RWC’s Teahan and Lance priced out into cash

RWC fund managers John Teahan and Ian Lance are having to run elevated levels of cash across their portfolios after failing to find enough attractively priced names to reinvest in.

However the managers, who alongside Nick Purves co-manage the £307m RWC Enhanced Income fund as well as the recently launched RWC Global Enhanced Dividend fund, have identified three areas where they are still finding value.

Lance says: “All the funds we run have reasonably high cash weightings, usually between 20 and 25 per cent cash. We have not been able to find good enough valuations to reinvest in.

”We are seeing equity markets in general as too expensive. This has created a difficulty for us as whenever we have sold out of something, we have not seen a buying opportunity elsewhere.”

As a result the managers’ cash weightings have crept up in the past year. The RWC Enhanced Income fund’s cash weighting increased from 18.69 per cent to 21.22 per cent from 30 July 2013 to 30 June 2014. And the cash weighting of the £254m RWC Income Opportunities fund increased from 23.16 per cent to 25.77 per cent during this time. 

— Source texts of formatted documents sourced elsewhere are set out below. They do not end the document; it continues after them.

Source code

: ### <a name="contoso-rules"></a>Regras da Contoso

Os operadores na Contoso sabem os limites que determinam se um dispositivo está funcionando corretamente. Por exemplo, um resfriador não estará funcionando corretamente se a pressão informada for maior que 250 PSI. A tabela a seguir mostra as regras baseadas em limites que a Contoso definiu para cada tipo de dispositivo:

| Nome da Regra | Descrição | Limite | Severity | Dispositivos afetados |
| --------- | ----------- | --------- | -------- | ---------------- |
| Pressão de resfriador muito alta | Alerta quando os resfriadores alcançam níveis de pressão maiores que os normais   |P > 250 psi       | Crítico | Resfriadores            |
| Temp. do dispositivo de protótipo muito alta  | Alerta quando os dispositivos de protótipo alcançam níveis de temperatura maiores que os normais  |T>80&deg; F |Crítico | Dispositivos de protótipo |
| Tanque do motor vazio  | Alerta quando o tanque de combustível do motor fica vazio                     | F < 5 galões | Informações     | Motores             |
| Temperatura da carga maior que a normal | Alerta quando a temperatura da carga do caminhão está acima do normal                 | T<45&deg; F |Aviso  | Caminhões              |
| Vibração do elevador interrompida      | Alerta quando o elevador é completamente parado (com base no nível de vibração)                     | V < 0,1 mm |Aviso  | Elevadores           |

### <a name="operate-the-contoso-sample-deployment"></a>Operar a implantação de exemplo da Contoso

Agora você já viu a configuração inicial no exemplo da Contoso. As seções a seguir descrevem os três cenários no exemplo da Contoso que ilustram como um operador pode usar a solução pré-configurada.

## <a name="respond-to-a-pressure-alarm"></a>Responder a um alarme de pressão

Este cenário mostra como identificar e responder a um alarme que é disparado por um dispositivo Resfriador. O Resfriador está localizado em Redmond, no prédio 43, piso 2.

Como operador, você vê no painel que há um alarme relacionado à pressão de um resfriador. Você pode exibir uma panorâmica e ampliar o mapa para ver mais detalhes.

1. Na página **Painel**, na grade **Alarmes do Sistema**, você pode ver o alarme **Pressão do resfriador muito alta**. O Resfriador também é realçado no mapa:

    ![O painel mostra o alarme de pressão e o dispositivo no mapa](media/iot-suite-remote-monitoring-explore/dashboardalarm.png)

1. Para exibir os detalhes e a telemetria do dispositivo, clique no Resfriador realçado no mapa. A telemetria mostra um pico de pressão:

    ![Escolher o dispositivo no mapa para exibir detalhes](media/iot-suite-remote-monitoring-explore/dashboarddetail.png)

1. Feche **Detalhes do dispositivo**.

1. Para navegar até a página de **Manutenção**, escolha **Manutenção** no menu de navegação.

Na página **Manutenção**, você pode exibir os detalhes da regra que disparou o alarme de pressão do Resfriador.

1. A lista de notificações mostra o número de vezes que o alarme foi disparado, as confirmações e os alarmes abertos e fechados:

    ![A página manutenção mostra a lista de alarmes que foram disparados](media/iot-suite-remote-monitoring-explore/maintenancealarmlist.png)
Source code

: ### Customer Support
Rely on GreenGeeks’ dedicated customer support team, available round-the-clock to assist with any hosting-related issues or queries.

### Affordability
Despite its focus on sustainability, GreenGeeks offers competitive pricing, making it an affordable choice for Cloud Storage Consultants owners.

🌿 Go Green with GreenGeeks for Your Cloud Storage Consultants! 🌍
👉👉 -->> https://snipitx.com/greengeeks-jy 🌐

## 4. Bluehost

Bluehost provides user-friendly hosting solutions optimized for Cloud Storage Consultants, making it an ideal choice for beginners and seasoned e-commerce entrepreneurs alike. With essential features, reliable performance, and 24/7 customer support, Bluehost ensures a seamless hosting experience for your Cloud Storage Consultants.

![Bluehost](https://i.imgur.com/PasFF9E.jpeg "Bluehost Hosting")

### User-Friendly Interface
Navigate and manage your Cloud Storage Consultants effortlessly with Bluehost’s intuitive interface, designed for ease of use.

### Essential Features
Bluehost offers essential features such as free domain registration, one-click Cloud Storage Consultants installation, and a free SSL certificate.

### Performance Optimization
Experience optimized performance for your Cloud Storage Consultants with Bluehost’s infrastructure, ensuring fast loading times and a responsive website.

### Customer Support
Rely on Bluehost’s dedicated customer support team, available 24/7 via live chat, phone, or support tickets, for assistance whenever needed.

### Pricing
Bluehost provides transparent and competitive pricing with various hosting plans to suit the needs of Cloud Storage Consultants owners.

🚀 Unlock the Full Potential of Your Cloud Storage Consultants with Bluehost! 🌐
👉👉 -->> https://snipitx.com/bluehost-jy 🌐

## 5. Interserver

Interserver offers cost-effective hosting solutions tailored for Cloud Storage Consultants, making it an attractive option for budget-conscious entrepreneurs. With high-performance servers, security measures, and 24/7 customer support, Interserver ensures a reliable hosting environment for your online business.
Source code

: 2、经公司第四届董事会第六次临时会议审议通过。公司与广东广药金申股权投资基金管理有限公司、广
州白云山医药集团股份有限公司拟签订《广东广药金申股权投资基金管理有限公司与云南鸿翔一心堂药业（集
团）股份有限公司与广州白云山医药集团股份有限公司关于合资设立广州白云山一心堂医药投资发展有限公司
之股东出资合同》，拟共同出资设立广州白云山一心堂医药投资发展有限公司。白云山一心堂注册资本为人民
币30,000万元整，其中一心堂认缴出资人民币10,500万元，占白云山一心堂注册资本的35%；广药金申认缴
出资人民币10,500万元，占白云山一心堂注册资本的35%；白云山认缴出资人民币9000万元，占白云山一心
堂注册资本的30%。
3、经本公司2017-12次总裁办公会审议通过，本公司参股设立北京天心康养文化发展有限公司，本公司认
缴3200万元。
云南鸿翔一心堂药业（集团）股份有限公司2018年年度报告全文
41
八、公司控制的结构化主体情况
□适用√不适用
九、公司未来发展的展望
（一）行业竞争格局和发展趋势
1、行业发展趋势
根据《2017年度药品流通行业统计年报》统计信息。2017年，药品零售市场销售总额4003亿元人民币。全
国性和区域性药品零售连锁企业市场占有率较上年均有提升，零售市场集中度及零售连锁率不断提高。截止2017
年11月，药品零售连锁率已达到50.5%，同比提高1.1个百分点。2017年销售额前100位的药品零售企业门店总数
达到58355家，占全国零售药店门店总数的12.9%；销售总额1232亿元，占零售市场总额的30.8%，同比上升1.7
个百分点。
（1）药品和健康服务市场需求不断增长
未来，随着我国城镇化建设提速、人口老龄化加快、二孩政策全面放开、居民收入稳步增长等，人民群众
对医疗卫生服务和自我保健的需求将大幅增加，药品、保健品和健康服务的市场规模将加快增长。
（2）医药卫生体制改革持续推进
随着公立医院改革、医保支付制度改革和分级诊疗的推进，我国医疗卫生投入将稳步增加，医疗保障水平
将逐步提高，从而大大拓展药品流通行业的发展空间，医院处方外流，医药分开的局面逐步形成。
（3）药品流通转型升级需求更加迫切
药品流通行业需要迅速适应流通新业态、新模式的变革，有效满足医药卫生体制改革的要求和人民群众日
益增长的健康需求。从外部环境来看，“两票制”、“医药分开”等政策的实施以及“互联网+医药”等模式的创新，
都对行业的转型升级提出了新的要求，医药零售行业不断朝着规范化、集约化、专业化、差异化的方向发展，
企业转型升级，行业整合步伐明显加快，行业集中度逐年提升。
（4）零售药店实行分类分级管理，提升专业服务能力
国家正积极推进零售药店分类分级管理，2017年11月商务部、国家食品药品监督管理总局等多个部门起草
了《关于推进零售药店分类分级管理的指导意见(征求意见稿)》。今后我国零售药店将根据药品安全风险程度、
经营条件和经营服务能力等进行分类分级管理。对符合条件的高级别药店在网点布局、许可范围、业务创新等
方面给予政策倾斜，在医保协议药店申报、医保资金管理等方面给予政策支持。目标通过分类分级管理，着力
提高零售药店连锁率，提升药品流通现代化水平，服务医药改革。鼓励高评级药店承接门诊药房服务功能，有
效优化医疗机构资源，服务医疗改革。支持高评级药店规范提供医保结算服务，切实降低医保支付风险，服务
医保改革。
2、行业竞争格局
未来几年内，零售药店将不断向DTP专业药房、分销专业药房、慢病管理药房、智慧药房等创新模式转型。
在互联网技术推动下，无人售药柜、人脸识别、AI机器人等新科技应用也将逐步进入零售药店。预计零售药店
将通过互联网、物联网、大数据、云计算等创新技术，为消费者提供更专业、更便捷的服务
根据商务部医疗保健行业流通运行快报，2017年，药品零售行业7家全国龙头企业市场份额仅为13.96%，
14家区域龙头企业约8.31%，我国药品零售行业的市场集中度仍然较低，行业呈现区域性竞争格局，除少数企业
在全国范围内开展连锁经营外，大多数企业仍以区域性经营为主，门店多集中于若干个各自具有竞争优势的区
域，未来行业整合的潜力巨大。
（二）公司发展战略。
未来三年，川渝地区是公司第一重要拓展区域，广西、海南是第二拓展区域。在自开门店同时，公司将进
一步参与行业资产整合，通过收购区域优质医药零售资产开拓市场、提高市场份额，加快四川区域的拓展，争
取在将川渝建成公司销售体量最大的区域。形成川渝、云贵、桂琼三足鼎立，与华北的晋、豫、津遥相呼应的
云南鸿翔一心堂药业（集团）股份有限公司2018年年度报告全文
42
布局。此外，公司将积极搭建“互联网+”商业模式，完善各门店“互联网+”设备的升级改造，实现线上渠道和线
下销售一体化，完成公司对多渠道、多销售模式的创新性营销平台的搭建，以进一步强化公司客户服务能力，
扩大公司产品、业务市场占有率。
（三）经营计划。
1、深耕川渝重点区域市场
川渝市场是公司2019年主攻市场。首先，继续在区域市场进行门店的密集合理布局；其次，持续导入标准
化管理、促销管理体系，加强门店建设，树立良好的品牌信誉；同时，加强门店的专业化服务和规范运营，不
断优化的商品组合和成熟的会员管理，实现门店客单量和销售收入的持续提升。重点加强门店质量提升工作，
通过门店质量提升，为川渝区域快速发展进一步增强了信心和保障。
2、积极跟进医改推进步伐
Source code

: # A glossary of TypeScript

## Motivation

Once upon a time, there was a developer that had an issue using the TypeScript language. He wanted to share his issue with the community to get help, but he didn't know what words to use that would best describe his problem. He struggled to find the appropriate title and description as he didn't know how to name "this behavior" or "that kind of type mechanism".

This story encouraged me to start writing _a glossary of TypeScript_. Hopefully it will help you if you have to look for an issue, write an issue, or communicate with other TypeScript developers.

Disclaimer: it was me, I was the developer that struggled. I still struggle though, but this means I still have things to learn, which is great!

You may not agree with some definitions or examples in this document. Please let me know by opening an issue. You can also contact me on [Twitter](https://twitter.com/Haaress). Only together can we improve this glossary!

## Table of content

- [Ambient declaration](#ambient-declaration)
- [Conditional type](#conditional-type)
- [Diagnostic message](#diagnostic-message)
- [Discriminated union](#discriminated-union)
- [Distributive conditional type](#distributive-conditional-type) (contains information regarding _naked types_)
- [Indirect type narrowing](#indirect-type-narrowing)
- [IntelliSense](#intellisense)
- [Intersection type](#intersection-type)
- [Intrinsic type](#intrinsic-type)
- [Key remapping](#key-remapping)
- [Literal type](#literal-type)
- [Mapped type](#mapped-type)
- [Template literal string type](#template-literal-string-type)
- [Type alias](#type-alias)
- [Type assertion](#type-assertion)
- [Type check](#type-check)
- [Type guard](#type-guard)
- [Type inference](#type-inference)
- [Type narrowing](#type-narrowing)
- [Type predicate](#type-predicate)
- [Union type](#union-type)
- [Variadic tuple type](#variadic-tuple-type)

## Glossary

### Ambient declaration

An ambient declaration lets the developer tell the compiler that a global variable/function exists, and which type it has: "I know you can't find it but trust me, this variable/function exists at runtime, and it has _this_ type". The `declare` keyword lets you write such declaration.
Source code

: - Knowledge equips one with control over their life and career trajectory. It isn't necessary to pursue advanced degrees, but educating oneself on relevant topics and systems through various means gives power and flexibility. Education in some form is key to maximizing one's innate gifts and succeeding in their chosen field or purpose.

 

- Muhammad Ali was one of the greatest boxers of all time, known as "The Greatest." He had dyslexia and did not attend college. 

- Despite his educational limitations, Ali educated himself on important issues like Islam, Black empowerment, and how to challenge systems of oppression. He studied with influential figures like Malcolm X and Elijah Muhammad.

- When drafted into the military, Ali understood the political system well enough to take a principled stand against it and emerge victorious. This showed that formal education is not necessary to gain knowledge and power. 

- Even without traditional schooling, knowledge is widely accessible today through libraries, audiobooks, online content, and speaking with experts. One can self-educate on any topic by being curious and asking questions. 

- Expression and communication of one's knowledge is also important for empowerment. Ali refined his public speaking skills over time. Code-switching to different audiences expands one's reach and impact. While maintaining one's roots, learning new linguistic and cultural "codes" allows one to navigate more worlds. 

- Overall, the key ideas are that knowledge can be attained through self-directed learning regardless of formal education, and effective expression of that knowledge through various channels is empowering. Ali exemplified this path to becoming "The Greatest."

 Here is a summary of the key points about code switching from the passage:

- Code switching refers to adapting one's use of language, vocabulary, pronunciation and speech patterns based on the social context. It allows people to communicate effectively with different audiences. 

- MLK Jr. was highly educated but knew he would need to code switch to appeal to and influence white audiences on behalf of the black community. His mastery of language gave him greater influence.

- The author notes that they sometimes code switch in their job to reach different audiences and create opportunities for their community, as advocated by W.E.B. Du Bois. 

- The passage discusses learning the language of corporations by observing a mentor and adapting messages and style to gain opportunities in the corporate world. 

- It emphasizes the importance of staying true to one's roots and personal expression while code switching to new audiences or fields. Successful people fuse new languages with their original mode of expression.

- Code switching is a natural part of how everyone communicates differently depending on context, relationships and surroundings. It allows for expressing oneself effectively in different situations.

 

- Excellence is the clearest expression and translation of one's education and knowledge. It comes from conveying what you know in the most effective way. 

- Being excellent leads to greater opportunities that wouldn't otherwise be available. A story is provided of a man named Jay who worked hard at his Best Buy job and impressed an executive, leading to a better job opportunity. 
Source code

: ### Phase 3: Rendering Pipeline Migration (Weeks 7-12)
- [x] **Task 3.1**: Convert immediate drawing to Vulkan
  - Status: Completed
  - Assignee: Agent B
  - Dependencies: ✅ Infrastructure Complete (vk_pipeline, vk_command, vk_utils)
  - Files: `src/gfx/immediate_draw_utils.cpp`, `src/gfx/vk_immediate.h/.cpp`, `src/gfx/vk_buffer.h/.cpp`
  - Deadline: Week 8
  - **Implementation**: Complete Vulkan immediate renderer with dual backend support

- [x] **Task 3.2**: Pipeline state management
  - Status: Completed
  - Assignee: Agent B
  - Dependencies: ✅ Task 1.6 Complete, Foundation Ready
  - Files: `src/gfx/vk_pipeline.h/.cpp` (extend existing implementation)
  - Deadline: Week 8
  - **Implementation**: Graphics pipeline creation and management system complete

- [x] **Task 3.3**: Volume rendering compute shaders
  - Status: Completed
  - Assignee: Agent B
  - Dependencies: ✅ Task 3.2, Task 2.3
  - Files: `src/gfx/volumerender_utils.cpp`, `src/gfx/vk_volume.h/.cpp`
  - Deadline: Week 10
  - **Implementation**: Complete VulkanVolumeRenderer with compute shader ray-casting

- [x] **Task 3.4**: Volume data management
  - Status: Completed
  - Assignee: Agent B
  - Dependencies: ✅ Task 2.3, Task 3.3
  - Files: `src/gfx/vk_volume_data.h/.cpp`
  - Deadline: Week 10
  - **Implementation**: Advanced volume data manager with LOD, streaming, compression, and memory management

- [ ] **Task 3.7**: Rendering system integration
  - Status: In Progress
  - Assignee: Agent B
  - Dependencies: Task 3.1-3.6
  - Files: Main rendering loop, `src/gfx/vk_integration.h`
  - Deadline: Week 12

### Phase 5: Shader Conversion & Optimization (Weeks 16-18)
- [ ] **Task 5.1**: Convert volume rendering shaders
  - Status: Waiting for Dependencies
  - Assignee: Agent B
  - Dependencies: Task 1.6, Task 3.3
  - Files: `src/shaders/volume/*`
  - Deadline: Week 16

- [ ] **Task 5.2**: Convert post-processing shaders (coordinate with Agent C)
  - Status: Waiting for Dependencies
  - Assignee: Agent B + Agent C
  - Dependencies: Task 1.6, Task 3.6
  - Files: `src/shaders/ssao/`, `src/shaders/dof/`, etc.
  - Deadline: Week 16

Areas in which the managers are finding valuein include healthcare, energy and telecoms.

Teahan and Lance like healthcare as changing demographics mean ageing populations and increased demand, a growing middle class in emerging markets having greater access to private healthcare and changes in way these companies control their research and development.

Lance adds: “All of a sudden we have had an increase in the rate of FDA approval of new drugs in the US where Obamacare has now happened and is understood more. We have also seen a raft of M&A activity in this sector which has helped valuations.”

Healthcare oriented stocks the managers own include Merck & Co, Pfizer and Astrazeneca.

They are also attracted to the energy sector as some of these names are paying greater attention to capital discipline, causing them to buy into Total, Royal Dutch and BP.

In addition the managers are buying up telecom names and generally see an improved picture for this sector.

Teahan says: “Telecoms have suffered in the past due to regulatory pressures and there were also structural issues. We have seen things gradually change.

“Also there were too many players in Europe. We have started to see some market consolidation, in places such as Germany for example.  So we have bought Deutsche Telekom and we are looking at other names such as AT&T and Singapore Telecom.”